Passage to read
= February 5 (Eastern Orthodox liturgics) =

Day in the Eastern Orthodox liturgical calendar

Eastern Orthodox liturgical calendar
| February 4 | February 5 | February 6 |
February 5 O.S. ≍ February 18 N.S. February 5 N.S ≍ January 23 O.S.

An Eastern Orthodox cross

February 5 in Eastern Orthodox liturgical calendars is a feast day and a day of commemoration of saints and martyrs. Although some Orthodox churches use the Revised Julian Calendar and others use the traditional Julian calendar, the fixed commemorations for their respective February 5 are broadly the same, no matter which calendar is used. (Note: Despite the dates being the same, the days to which they refer typically differ by 13 days. The notation Old Style or is sometimes used to indicate a date in the traditional Julian Calendar (the "Old Calendar"). The notation New Style or indicates a date in the Revised Julian calendar (the "New Calendar").)

==Feasts==

- Afterfeast of the Meeting of our Lord in the Temple.

==Saints==

- Martyr Agatha of Catania in Sicily (251) (Note: Born in Catania in Sicily, where she was martyred. She was handed over to a prostitute and her breasts were cut off. The Apostle Peter healed her of this mutilation while she was in prison, where she subsequently reposed. The miracles by which she has preserved Catania from successive eruptions of Mt Etna are well accredited.) (Note: "At Catania, in Sicily, in the time of the emperor Decius and the judge Quinctian, the birthday of St. Agatha, virgin and martyr. After being buffeted, imprisoned, tortured, racked, dragged over pieces of earthenware and burning coals, and having her breasts cut off, she consummated her sacrifice in prison while engaged in prayer.") (Note: Name days celebrated today include:
- Agatha (Ἀγάθη).)
- Martyr Theodula of Anazarbus in Cilicia, and with her Martyrs Helladius, Macarius, Boethos, and Evagrius (304)
- Venerable Theodosius of Skopelos in Cilicia (c. 421)
- Saint Polyeuctus of Constantinople, Patriarch of Constantinople (970)
- Venerable Sabbas the New of Sicily, Abbot (995)

==Pre-Schism Western saints==

- Saint Agricola, the eleventh Bishop of Tongres in Belgium (420)

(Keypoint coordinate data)
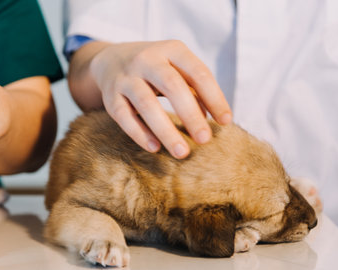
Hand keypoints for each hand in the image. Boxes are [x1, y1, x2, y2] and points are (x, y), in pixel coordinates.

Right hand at [88, 40, 231, 158]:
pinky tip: (155, 148)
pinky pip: (125, 117)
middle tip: (205, 140)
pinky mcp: (111, 96)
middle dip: (190, 115)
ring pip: (146, 103)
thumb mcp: (178, 70)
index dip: (214, 98)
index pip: (198, 73)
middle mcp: (147, 59)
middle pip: (172, 86)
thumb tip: (214, 120)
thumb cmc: (158, 69)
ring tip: (182, 153)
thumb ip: (197, 90)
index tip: (226, 122)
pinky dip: (140, 134)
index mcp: (172, 49)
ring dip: (165, 130)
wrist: (112, 60)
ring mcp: (126, 77)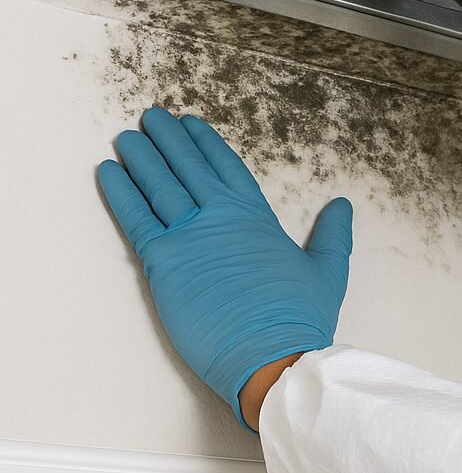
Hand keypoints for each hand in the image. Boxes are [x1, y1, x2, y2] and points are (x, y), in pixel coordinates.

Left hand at [97, 108, 351, 431]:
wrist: (273, 354)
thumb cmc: (300, 317)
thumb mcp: (328, 270)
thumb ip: (332, 235)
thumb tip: (342, 205)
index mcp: (257, 217)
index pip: (227, 166)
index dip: (206, 143)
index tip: (190, 123)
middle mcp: (221, 217)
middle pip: (188, 167)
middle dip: (168, 139)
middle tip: (151, 117)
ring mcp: (190, 236)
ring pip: (159, 185)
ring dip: (142, 157)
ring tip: (127, 137)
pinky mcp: (163, 262)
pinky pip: (136, 218)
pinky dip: (120, 192)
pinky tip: (108, 171)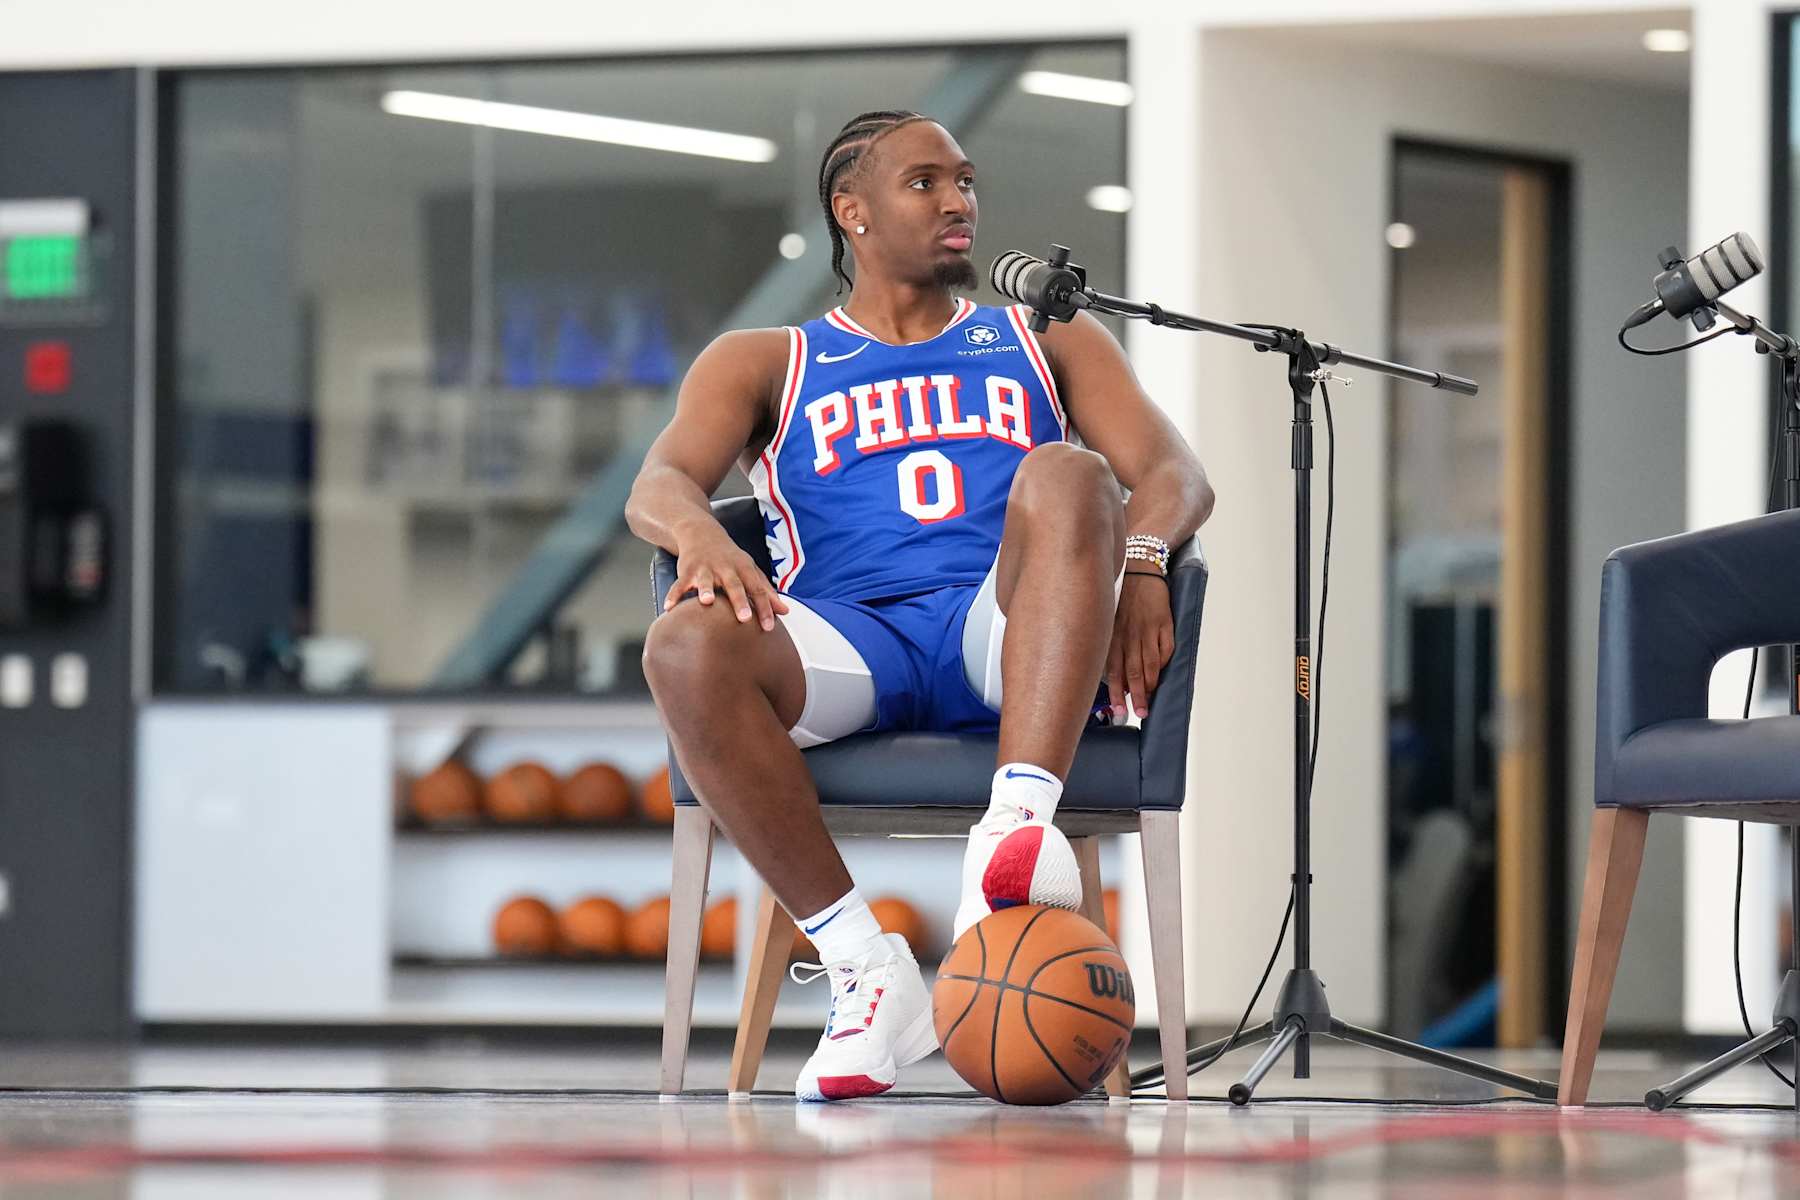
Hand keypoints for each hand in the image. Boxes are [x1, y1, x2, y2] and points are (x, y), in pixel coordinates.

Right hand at [663, 522, 789, 630]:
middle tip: (744, 618)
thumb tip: (786, 611)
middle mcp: (726, 568)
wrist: (701, 533)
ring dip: (706, 590)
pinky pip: (680, 584)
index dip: (765, 608)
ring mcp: (705, 568)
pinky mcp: (687, 571)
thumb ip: (766, 591)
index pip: (757, 589)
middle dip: (739, 600)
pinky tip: (670, 608)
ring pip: (705, 580)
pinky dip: (674, 595)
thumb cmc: (730, 558)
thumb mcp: (750, 570)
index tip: (770, 627)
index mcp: (744, 569)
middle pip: (734, 585)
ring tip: (706, 602)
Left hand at [1104, 571, 1173, 719]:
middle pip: (1132, 671)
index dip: (1116, 692)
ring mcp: (1148, 630)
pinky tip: (1161, 675)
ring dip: (1150, 685)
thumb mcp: (1110, 621)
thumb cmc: (1122, 600)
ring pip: (1149, 663)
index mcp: (1114, 635)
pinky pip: (1166, 649)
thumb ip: (1113, 648)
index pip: (1113, 670)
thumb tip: (1120, 680)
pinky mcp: (1164, 624)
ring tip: (1150, 702)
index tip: (1118, 710)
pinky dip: (1164, 664)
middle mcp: (1130, 635)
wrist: (1141, 570)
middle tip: (1139, 713)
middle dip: (1136, 696)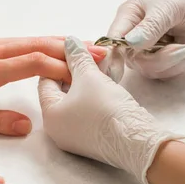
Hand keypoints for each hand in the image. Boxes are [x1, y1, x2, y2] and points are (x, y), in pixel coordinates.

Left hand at [0, 37, 106, 136]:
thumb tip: (27, 126)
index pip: (32, 62)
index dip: (60, 67)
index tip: (85, 73)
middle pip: (38, 44)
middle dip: (71, 49)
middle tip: (101, 53)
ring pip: (29, 39)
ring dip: (59, 43)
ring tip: (85, 49)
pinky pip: (18, 40)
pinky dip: (41, 43)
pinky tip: (50, 49)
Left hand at [38, 36, 184, 183]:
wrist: (138, 141)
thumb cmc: (107, 108)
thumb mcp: (90, 76)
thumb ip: (77, 57)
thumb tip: (69, 42)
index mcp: (49, 115)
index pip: (45, 80)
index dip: (60, 61)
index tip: (77, 50)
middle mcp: (57, 129)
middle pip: (60, 91)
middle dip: (75, 70)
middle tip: (92, 55)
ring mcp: (74, 137)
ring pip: (75, 101)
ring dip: (87, 82)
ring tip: (101, 66)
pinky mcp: (92, 139)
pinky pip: (86, 112)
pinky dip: (93, 96)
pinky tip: (107, 83)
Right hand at [103, 0, 184, 81]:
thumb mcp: (172, 7)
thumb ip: (150, 26)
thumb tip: (130, 43)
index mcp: (129, 16)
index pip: (113, 40)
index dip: (114, 56)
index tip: (126, 67)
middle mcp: (134, 34)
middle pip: (134, 61)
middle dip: (163, 59)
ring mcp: (149, 48)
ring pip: (151, 70)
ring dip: (177, 62)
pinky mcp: (164, 59)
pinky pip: (166, 73)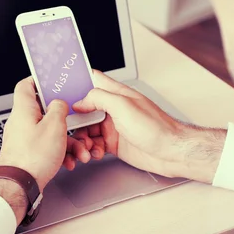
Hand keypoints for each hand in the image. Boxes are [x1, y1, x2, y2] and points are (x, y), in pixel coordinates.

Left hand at [0, 77, 89, 190]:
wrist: (20, 186)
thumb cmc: (33, 157)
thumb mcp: (54, 126)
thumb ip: (59, 109)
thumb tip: (59, 103)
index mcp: (24, 110)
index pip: (26, 86)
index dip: (39, 81)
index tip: (52, 82)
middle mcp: (21, 122)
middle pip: (45, 113)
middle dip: (65, 122)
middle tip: (76, 124)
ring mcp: (24, 139)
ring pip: (50, 133)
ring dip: (68, 142)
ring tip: (80, 152)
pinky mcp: (28, 153)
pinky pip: (47, 147)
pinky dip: (60, 153)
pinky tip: (69, 162)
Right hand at [65, 71, 225, 182]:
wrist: (171, 152)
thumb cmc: (156, 128)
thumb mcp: (123, 106)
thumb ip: (99, 98)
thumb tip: (81, 101)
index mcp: (116, 94)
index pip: (93, 80)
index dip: (78, 82)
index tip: (62, 89)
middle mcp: (114, 108)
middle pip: (84, 109)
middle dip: (75, 119)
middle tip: (71, 129)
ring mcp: (114, 126)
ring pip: (87, 129)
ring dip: (82, 138)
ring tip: (86, 147)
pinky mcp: (115, 143)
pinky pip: (95, 144)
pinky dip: (91, 149)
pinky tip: (96, 153)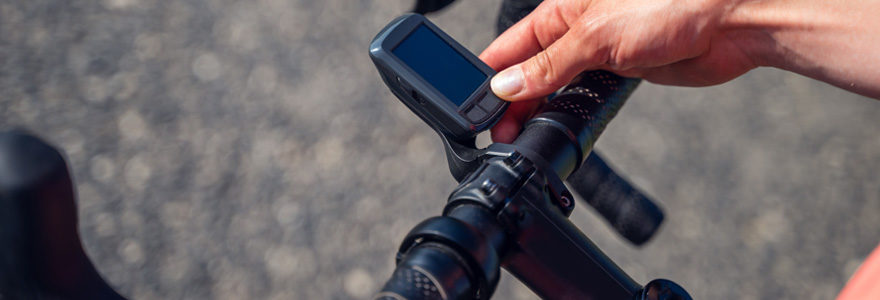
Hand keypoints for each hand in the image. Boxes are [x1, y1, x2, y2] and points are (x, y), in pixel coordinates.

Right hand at [479, 0, 759, 142]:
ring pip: (555, 85)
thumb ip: (550, 64)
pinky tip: (556, 126)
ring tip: (518, 134)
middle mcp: (577, 29)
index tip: (473, 102)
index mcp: (563, 9)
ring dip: (537, 108)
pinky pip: (584, 95)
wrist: (731, 21)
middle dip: (510, 100)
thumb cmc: (671, 3)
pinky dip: (568, 112)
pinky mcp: (623, 72)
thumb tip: (507, 83)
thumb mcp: (596, 35)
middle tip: (495, 132)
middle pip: (530, 69)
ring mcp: (599, 52)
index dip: (491, 73)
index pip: (512, 44)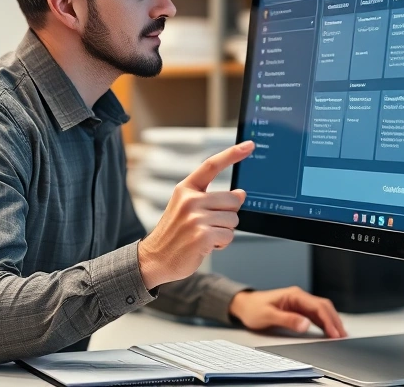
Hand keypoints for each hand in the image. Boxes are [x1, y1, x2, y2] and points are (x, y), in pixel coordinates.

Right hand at [138, 141, 255, 288]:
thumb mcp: (185, 208)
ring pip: (233, 219)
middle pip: (232, 198)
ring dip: (224, 231)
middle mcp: (189, 200)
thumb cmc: (174, 234)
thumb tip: (241, 194)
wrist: (155, 259)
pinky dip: (222, 244)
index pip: (211, 165)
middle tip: (211, 224)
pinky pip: (229, 236)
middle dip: (229, 214)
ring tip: (205, 236)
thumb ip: (212, 198)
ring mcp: (195, 218)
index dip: (232, 154)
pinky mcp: (202, 236)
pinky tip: (205, 245)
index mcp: (185, 189)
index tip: (249, 145)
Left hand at [229, 287, 346, 338]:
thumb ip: (287, 319)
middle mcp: (299, 297)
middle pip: (323, 307)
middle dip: (334, 320)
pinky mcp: (298, 309)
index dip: (328, 320)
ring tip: (340, 335)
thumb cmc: (254, 308)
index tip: (334, 332)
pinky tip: (329, 331)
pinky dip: (324, 323)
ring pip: (321, 310)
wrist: (244, 305)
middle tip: (342, 335)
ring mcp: (299, 303)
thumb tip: (305, 324)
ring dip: (331, 321)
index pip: (317, 306)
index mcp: (294, 295)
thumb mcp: (269, 316)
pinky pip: (315, 315)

The problem
Answer these questions from the February 5 calendar text.
1. Which afterfeast is listed under the feasts?
2. Which Patriarch of Constantinople is commemorated, and what year is given for him?
3. Of which see was Saint Agricola the eleventh bishop?

Response below
1. The Afterfeast of the Meeting of our Lord in the Temple.
2. Saint Polyeuctus, with the year 970.
3. Tongres in Belgium.